The Tribunal then went on to determine whether the IM SIPP is an insurance transaction for VAT purposes. IML relied on HMRC guidance which implied that the provision of any life insurance contract meeting the Fuji test would constitute an insurance transaction for VAT purposes. The Tribunal advised HMRC guidance is not the law and considered the dispute further.
The Tribunal relied on the CJEU interpretation of the term “insurance transaction” which provides the essential features of insurance transactions for VAT purposes as “that the insurer undertakes, in return for prior payment of a premium, to provide the insured, in the event of materialisation of the risk covered, with a service agreed when the contract was concluded”. The Tribunal concluded that the IM SIPP does not meet this definition because the annual fees payable by a member of the IM SIPP are paid as consideration for the provision of the services and they do not include any element of risk premium and IML does not need to accumulate capital from which to pay the benefits.
The Tribunal therefore dismissed the appeal holding that the fees payable to IML are not consideration for exempt insurance transactions.
Constable Comment: Insurance is often a very complex area of VAT and there is significant case law to consider and apply. This case is particularly interesting as, although not explicit, HMRC guidance implied that a supply meeting the conditions for insurance under Fuji case, is a VAT exempt supply of insurance, the Tribunal however ruled differently.
This case involved Hodge and Deery Limited (“Hodge”) and whether a supply of services in connection with the installation of flexible pre-formed burial vaults at a burial site, made to RED Landscapes, was VAT exempt. The vaulting system is installed in graveyards with unstable soil structures which can result in toxins from the decomposition of bodies escaping into the ground water, and in subsidence or an existing grave when another grave is dug in the adjacent plot.
UK VAT legislation exempts, “the making arrangements for or in connection with the disposal of the remains of the dead”.
Hodge contended that the installation of the flexible burial vaults should be treated as the advance digging of multiple graves, and it should not be regarded differently from the preparation of graves on demand. The sole purpose of the preparation of a grave is to dispose of the remains of the dead, therefore the supply should be VAT exempt.
HMRC rejected that the supplies fall within the VAT exemption because the making of arrangements for, or in connection with, the disposal of the remains of the dead, should only relate to supplies that are directly involved with the disposal of the remains of a dead person and application of exemption is limited to supplies directly made by the funeral director with care and custody of the deceased, it does not extend to subcontractors.
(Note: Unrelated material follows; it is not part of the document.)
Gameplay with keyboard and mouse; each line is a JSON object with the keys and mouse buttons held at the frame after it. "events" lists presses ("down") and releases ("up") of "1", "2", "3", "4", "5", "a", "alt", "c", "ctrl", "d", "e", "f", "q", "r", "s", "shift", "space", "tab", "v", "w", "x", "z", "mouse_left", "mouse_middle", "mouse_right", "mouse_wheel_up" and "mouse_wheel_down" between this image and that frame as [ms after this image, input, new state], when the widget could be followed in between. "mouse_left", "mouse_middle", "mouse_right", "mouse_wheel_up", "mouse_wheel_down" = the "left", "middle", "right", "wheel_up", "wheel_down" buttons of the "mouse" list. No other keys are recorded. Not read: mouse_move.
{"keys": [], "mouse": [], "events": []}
The Tribunal held supplies by Hodge resulted in the provision of many graves for the disposal of the remains of the dead. The result of the services satisfies the object of the exemption. The Tribunal concluded that it does not matter that the services are provided in advance, and nor does it matter that the services are not provided in connection with a specific funeral.
Constable Comment: Another interesting aspect of this case was that a new technology of pre-formed flexible vaults was used rather than brick retaining walls as mentioned in the legislation and guidance, which HMRC challenged. The Tribunal stated that the legislation must, in their opinion, be construed in a manner to enable new technology to be adopted to achieve the result expected by the legislation.
Please note that this newsletter is intended to provide a general overview of the subject. No liability is accepted for the opinions it contains or for any errors or omissions. Constable VAT cannot accept responsibility for loss incurred by any person, company or entity as a result of acting, or failing to act, on any material in this blog post. Specialist VAT advice should always be sought in relation to your particular circumstance.